Market may set limits to citing past documents in disclosure.

WASHINGTON -- The municipal market will determine the extent to which issuers will be able to take advantage of a provision aimed at casing some of the burden of the Securities and Exchange Commission's secondary market disclosure rules, lawyers and analysts said last week.

The provision allows issuers and obligors in disclosure documents to refer to, rather than actually provide, certain financial information that is available elsewhere, such as an annual financial report of a corporate borrower.

Robert Dean Pope, a lawyer with Hunton & Williams in Richmond, said the provision could allow an issuer who goes to market with two similar issues three months apart, in disclosure documents for the second issue, to simply refer to the official statement for the first issue and then disclose more recent developments.

But, Pope said, "It will be interesting for me to see if the market accepts as much incorporation by reference as the release seems to allow."

"My suspicion is that ... regardless of how nifty this sounds to us bond lawyers, we may be told that the market doesn't want to do it that way," Pope said.

Andrew Kintzinger, the president of the National Association of Bond Lawyers, agreed.

"It was a nice addition to the release but I think the market will require more financial and operating data as a result of the rules," said Kintzinger, a lawyer with Briggs and Morgan in Minneapolis.

Analysts and broker-dealers probably will not want issuers and obligors to do a lot of incorporation by reference, said Katherine Bateman, an assistant vice president at John Nuveen & Co. in Chicago and a former chairman of the National Federation of Municipal Analysts.

"I don't think the market will like it very much," she said.

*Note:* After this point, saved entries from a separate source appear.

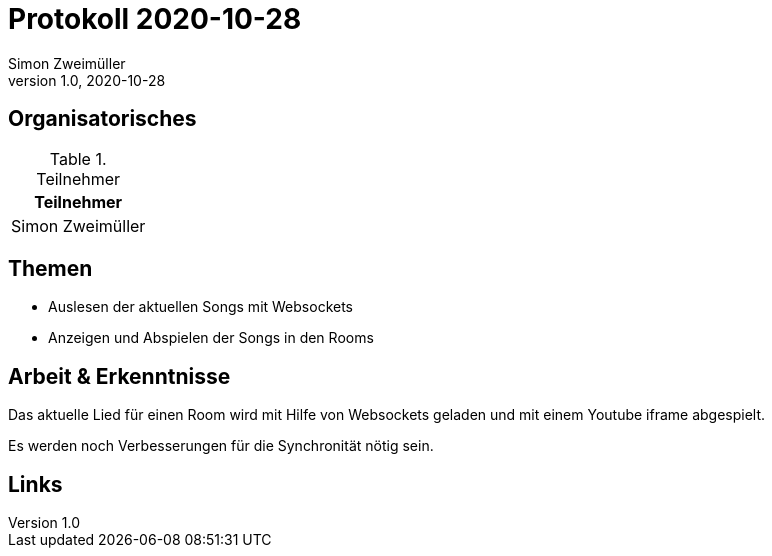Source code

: = Protokoll 2020-10-28
Simon Zweimüller
1.0, 2020-10-28
:icons: font

== Organisatorisches

.Teilnehmer
|===
|Teilnehmer

|Simon Zweimüller

|===

== Themen

* Auslesen der aktuellen Songs mit Websockets
* Anzeigen und Abspielen der Songs in den Rooms

== Arbeit & Erkenntnisse

Das aktuelle Lied für einen Room wird mit Hilfe von Websockets geladen und mit einem Youtube iframe abgespielt.

Es werden noch Verbesserungen für die Synchronität nötig sein.

== Links
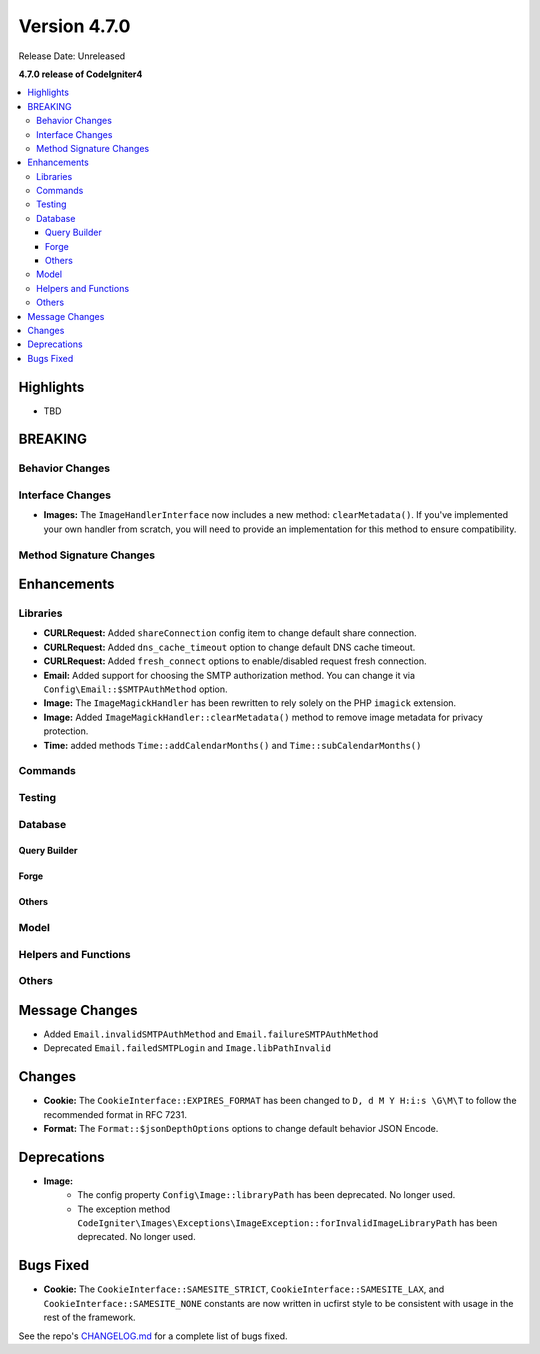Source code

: #############
Version 4.7.0
#############

Release Date: Unreleased

**4.7.0 release of CodeIgniter4**

.. contents::
    :local:
    :depth: 3

**********
Highlights
**********

- TBD

********
BREAKING
********

Behavior Changes
================

Interface Changes
=================

- **Images:** The ``ImageHandlerInterface`` now includes a new method: ``clearMetadata()``. If you've implemented your own handler from scratch, you will need to provide an implementation for this method to ensure compatibility.

Method Signature Changes
========================

************
Enhancements
************

Libraries
=========

- **CURLRequest:** Added ``shareConnection`` config item to change default share connection.
- **CURLRequest:** Added ``dns_cache_timeout`` option to change default DNS cache timeout.
- **CURLRequest:** Added ``fresh_connect`` options to enable/disabled request fresh connection.
- **Email:** Added support for choosing the SMTP authorization method. You can change it via ``Config\Email::$SMTPAuthMethod`` option.
- **Image:** The ``ImageMagickHandler`` has been rewritten to rely solely on the PHP ``imagick`` extension.
- **Image:** Added ``ImageMagickHandler::clearMetadata()`` method to remove image metadata for privacy protection.
- **Time:** added methods ``Time::addCalendarMonths()`` and ``Time::subCalendarMonths()``

Commands
========

Testing
=======

Database
========

Query Builder
-------------

Forge
-----

Others
------

Model
=====

Helpers and Functions
=====================

Others
======

***************
Message Changes
***************

- Added ``Email.invalidSMTPAuthMethod`` and ``Email.failureSMTPAuthMethod``
- Deprecated ``Email.failedSMTPLogin`` and ``Image.libPathInvalid``

*******
Changes
*******

- **Cookie:** The ``CookieInterface::EXPIRES_FORMAT`` has been changed to ``D, d M Y H:i:s \G\M\T`` to follow the recommended format in RFC 7231.
- **Format:** The ``Format::$jsonDepthOptions`` options to change default behavior JSON Encode.

************
Deprecations
************

- **Image:**
    - The config property ``Config\Image::libraryPath`` has been deprecated. No longer used.
    - The exception method ``CodeIgniter\Images\Exceptions\ImageException::forInvalidImageLibraryPath`` has been deprecated. No longer used.

**********
Bugs Fixed
**********

- **Cookie:** The ``CookieInterface::SAMESITE_STRICT``, ``CookieInterface::SAMESITE_LAX``, and ``CookieInterface::SAMESITE_NONE`` constants are now written in ucfirst style to be consistent with usage in the rest of the framework.

See the repo's
`CHANGELOG.md <https://github.com/codeigniter4/CodeIgniter4/blob/develop/CHANGELOG.md>`_
for a complete list of bugs fixed.
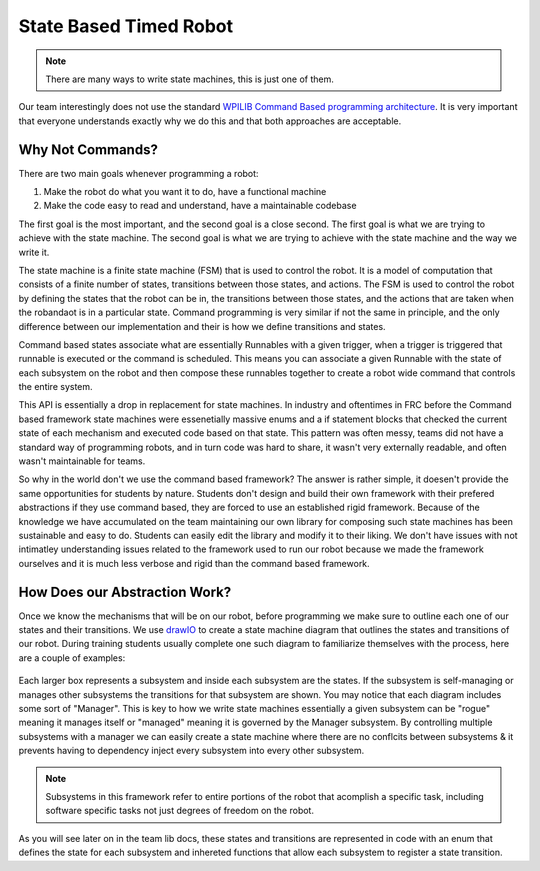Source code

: State Based Timed Robot
=========================================

.. note:: There are many ways to write state machines, this is just one of them.

Our team interestingly does not use the standard `WPILIB Command Based programming architecture <https://frcdocs.wpi.edu/en/2020/docs/software/commandbased/what-is-command-based.html>`_. It is very important that
everyone understands exactly why we do this and that both approaches are acceptable.

Why Not Commands?
-------------

There are two main goals whenever programming a robot:

1. Make the robot do what you want it to do, have a functional machine
2. Make the code easy to read and understand, have a maintainable codebase

The first goal is the most important, and the second goal is a close second. The first goal is what we are trying to achieve with
the state machine. The second goal is what we are trying to achieve with the state machine and the way we write it. 

The state machine is a finite state machine (FSM) that is used to control the robot. It is a model of computation that consists of a 
finite number of states, transitions between those states, and actions. The FSM is used to control the robot by defining the states that 
the robot can be in, the transitions between those states, and the actions that are taken when the robandaot is in a particular state. Command
programming is very similar if not the same in principle, and the only difference between our implementation and their is how we define
transitions and states.

Command based states associate what are essentially Runnables with a given trigger, when a trigger is triggered that runnable is executed
or the command is scheduled. This means you can associate a given Runnable with the state of each subsystem on the robot and then compose
these runnables together to create a robot wide command that controls the entire system. 

This API is essentially a drop in replacement for state machines. In industry and oftentimes in FRC before the Command based framework
state machines were essenetially massive enums and a if statement blocks that checked the current state of each mechanism
and executed code based on that state. This pattern was often messy, teams did not have a standard way of programming robots,
and in turn code was hard to share, it wasn't very externally readable, and often wasn't maintainable for teams.

So why in the world don't we use the command based framework? The answer is rather simple, it doesen't provide the same opportunities
for students by nature. Students don't design and build their own framework with their prefered abstractions if they use command based,
they are forced to use an established rigid framework. Because of the knowledge we have accumulated on the team maintaining our own 
library for composing such state machines has been sustainable and easy to do. Students can easily edit the library and modify it to
their liking. We don't have issues with not intimatley understanding issues related to the framework used to run our robot because we made the
framework ourselves and it is much less verbose and rigid than the command based framework. 

How Does our Abstraction Work?
-------------

Once we know the mechanisms that will be on our robot, before programming we make sure to outline each one of our states and their transitions.
We use `drawIO <https://drawio.com/>`_ to create a state machine diagram that outlines the states and transitions of our robot. 
During training students usually complete one such diagram to familiarize themselves with the process, here are a couple of examples:

.. figure:: /pioneersLib/2025StateDiagram.png
   :alt: 2025 State Machine
   :width: 600px
   :align: center

.. figure:: /pioneersLib/2024Progathon.png
   :alt: 2024 Progathon State Machine
   :width: 600px
   :align: center

.. figure:: /pioneersLib/2024Season.png
    :alt: 2024 State Machine
    :width: 600px
    :align: center

Each larger box represents a subsystem and inside each subsystem are the states. If the subsystem is self-managing or manages other subsystems
the transitions for that subsystem are shown. You may notice that each diagram includes some sort of "Manager". This is key to how we write state machines
essentially a given subsystem can be "rogue" meaning it manages itself or "managed" meaning it is governed by the Manager subsystem. By controlling
multiple subsystems with a manager we can easily create a state machine where there are no conflcits between subsystems & it prevents having to dependency inject every subsystem
into every other subsystem.

.. note:: Subsystems in this framework refer to entire portions of the robot that acomplish a specific task, including software specific tasks not just degrees of freedom on the robot.

As you will see later on in the team lib docs, these states and transitions are represented in code with an enum that defines the state for each subsystem
and inhereted functions that allow each subsystem to register a state transition. 
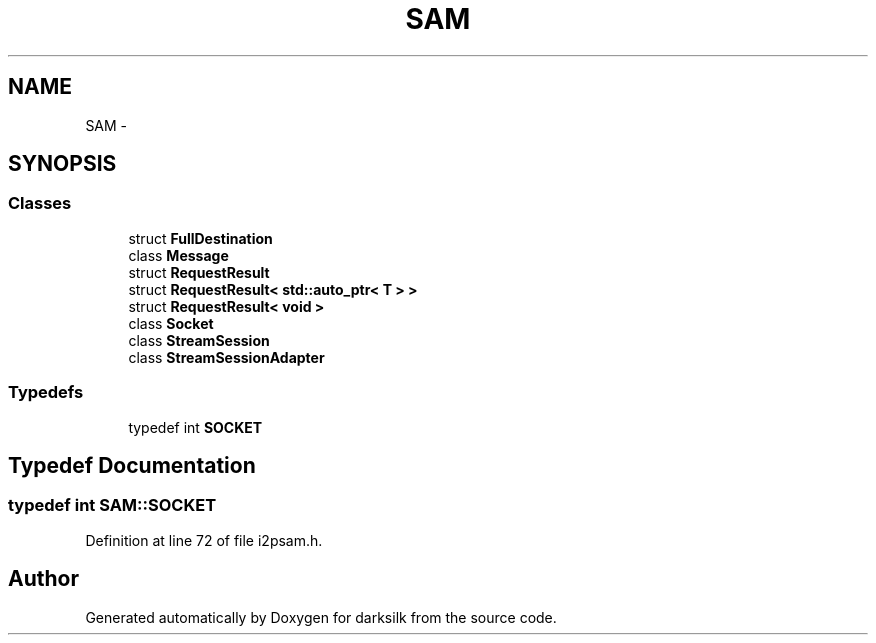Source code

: .TH "SAM" 3 "Wed Feb 10 2016" "Version 1.0.0.0" "darksilk" \" -*- nroff -*-
.ad l
.nh
.SH NAME
SAM \- 
.SH SYNOPSIS
.br
.PP
.SS "Classes"

.in +1c
.ti -1c
.RI "struct \fBFullDestination\fP"
.br
.ti -1c
.RI "class \fBMessage\fP"
.br
.ti -1c
.RI "struct \fBRequestResult\fP"
.br
.ti -1c
.RI "struct \fBRequestResult< std::auto_ptr< T > >\fP"
.br
.ti -1c
.RI "struct \fBRequestResult< void >\fP"
.br
.ti -1c
.RI "class \fBSocket\fP"
.br
.ti -1c
.RI "class \fBStreamSession\fP"
.br
.ti -1c
.RI "class \fBStreamSessionAdapter\fP"
.br
.in -1c
.SS "Typedefs"

.in +1c
.ti -1c
.RI "typedef int \fBSOCKET\fP"
.br
.in -1c
.SH "Typedef Documentation"
.PP 
.SS "typedef int \fBSAM::SOCKET\fP"

.PP
Definition at line 72 of file i2psam\&.h\&.
.SH "Author"
.PP 
Generated automatically by Doxygen for darksilk from the source code\&.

If key financial information is not actually provided, she said, that could force analysts and broker-dealers to get copies of the documents before recommending bonds.

"That's time-consuming," she said.

If they cannot get the documents, they may not be able to recommend the bonds, she added.

Pope also said that one of the big concerns in the wake of the SEC's adoption of these disclosure rules is how well material-event disclosure will work.

The rules require issuers and obligors to send repositories or the Municipal Securities Rulemaking Board -- as well as any state depository where the bonds are issued -- notices of material events that could affect bonds, such as delinquent debt service payments or rating changes.

"I think that the municipal world still does not fully understand what event disclosure is," said Pope. "The great majority of issuers and bond lawyers have not dealt with event disclosure."

"I'm concerned that local governments will have some difficulty figuring out both What it is that requires event disclosure and how promptly [notices of material events] must be gotten to the market," he said.

Several other market participants agreed.

But Kintzinger said that he has dealt with several event disclosures and that in each case the parties to the bond transaction had no problem agreeing about what should be disclosed and when.

"I seldom see disagreement over whether certain events are material for event disclosure purposes," he said.

Kintzinger added: "The strength of the release and the rules is that in so many instances they refer to the participants of transactions and their professional judgment to determine what's material. That's good."

The SEC rules and release provide flexibility for market participants and show that the SEC was sensitive to both the needs and concerns of the municipal bond market, he said.

Bateman agreed. "I think accommodation is a key word here. What they tried to do here is accommodate as many of us as they could."

Fredric Weber, a lawyer with Fulbright & Jaworski in Houston, said the rules "are more flexible and better than what was proposed."

However, he said, the SEC appears to have effected a "sleight of hand" with regard to its earlier proposed requirement to bar broker-dealers from recommending bonds unless they had first reviewed the issuer's financial information.

The final rules say instead that broker-dealers must have systems and procedures in place for monitoring material events that could affect the bonds they recommend.

However, the SEC reminds brokerdealers in its release on the rules that they may have to take issuers' financial information into account when recommending bonds under existing Municipal Securities Rulemaking Board rules and securities laws' antifraud provisions.

"They still have a duty to their customers to review or otherwise take into account" such information, said Weber. So all of the concerns about the proposed requirement should still be valid, he said.

But bond lawyers and other market practitioners will probably have many questions about how to comply with these rules as they move toward the effective date of July 3 next year.

Under the SEC rules, issuers and obligors must agree in writing to provide ongoing disclosure for primary offerings done on or after that date.